** Dataset excerpt follows **
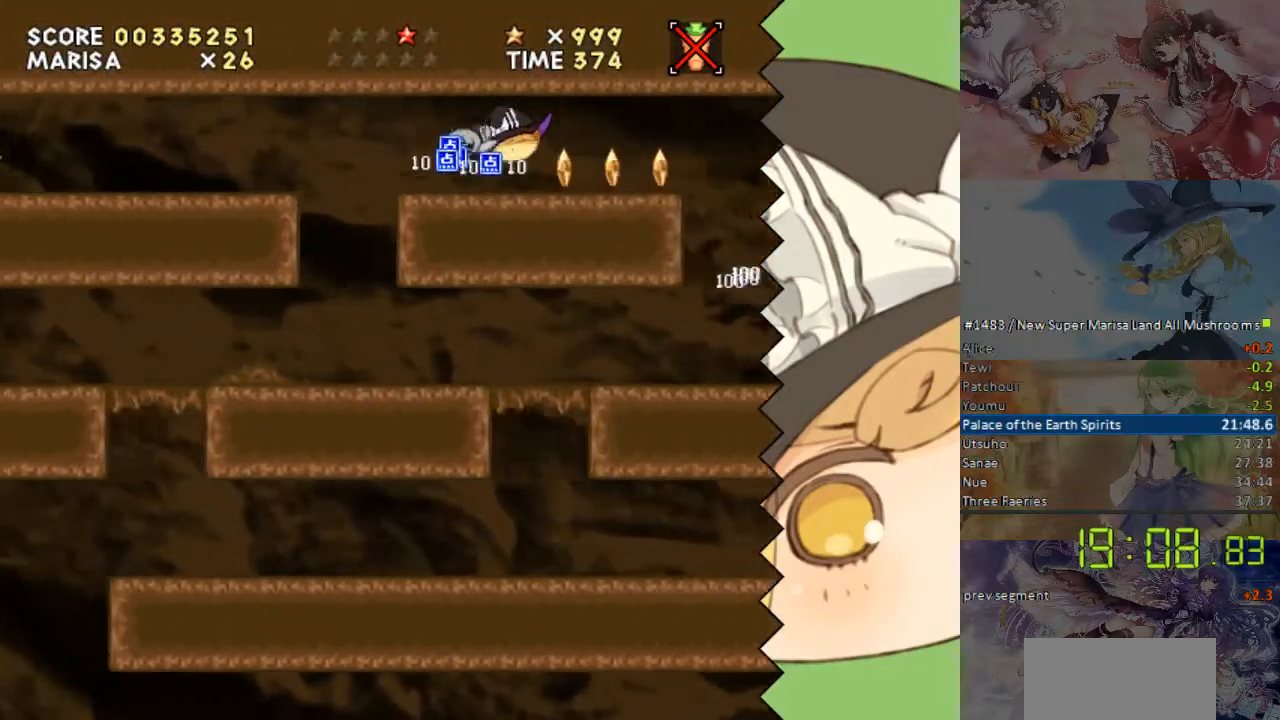
{"buttons": ["DPAD_RIGHT"], "events": [[184, "B", "down"], [368, "B", "up"]]}
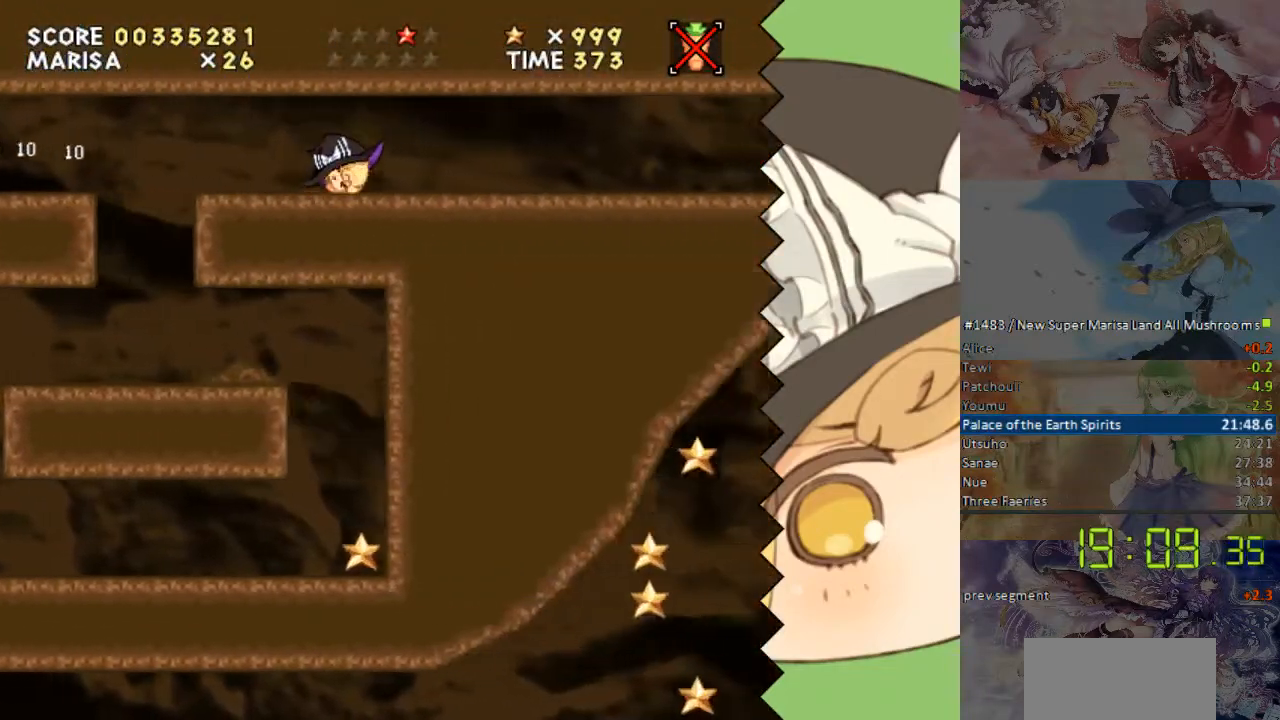
{"buttons": ["DPAD_RIGHT"], "events": []}
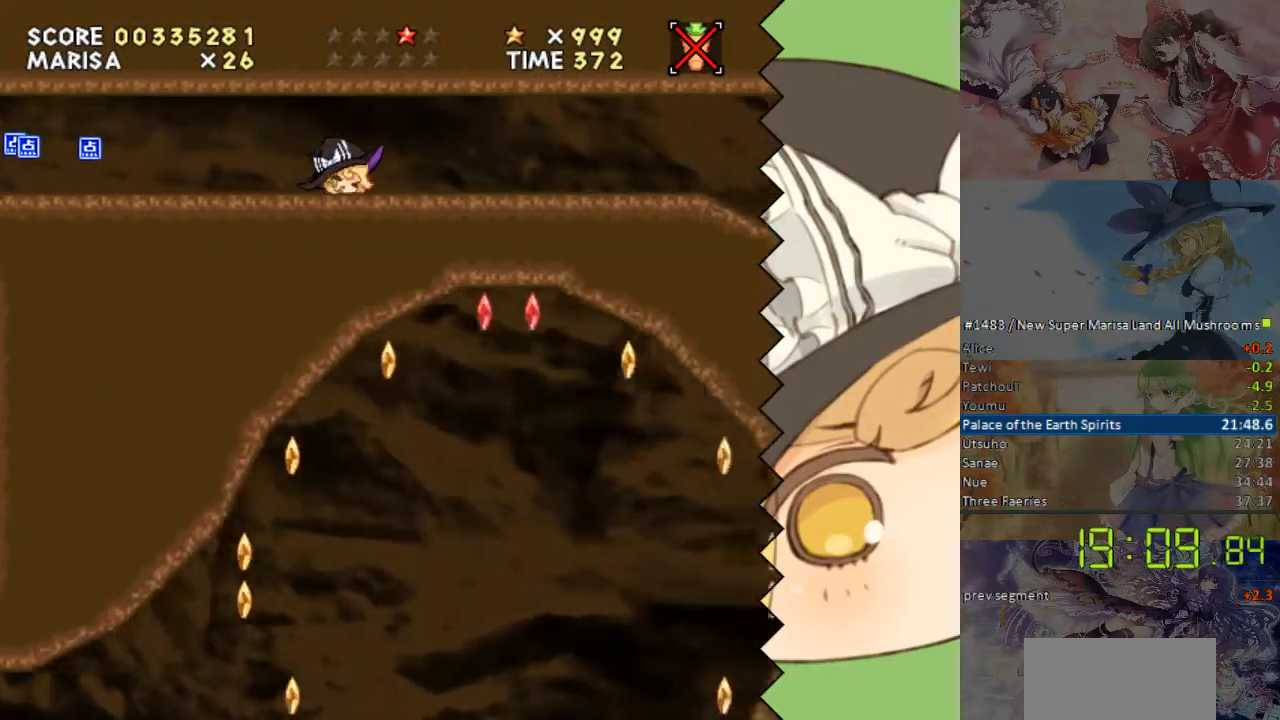
{"buttons": ["DPAD_RIGHT"], "events": []}
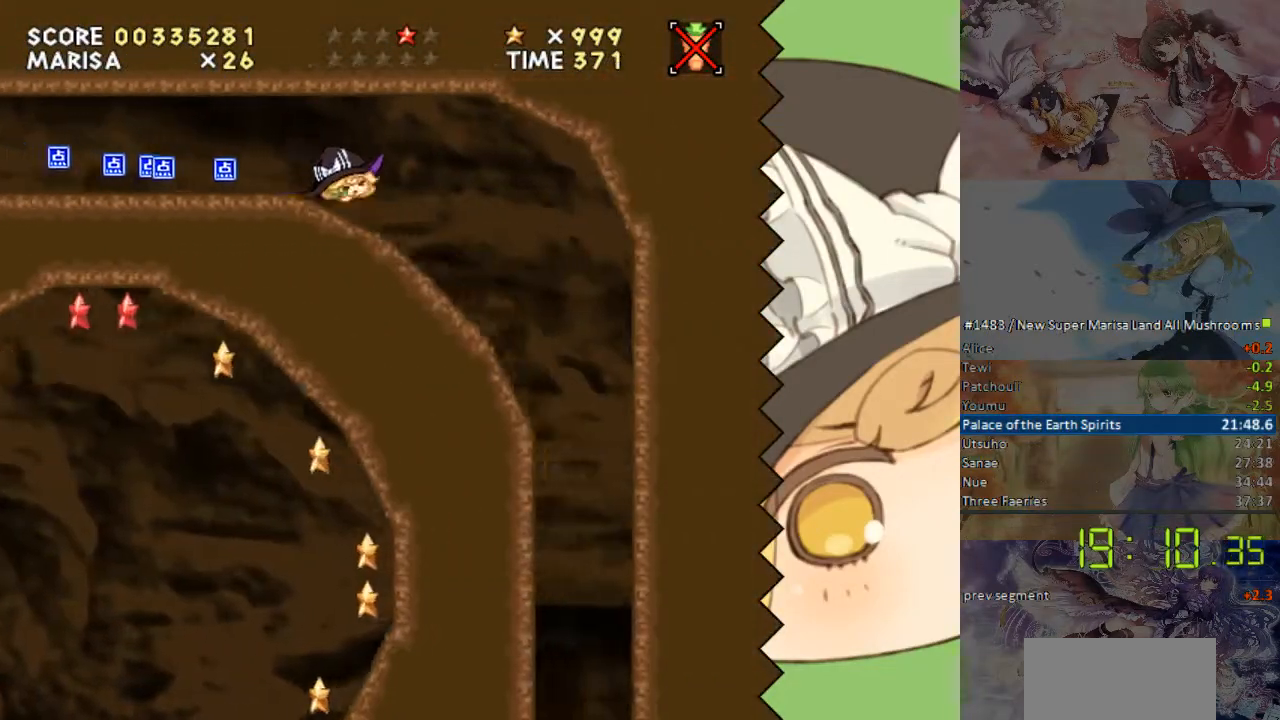
{"buttons": ["DPAD_RIGHT"], "events": []}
** End of Dataset excerpt **
**Exercise description:**
If you see a picture in the listing, skip it while copying everything else exactly.

**Finished exercise:**
{"buttons": ["DPAD_RIGHT"], "events": [[184, "B", "down"], [368, "B", "up"]]}
{"buttons": ["DPAD_RIGHT"], "events": []}
{"buttons": ["DPAD_RIGHT"], "events": []}
{"buttons": ["DPAD_RIGHT"], "events": []}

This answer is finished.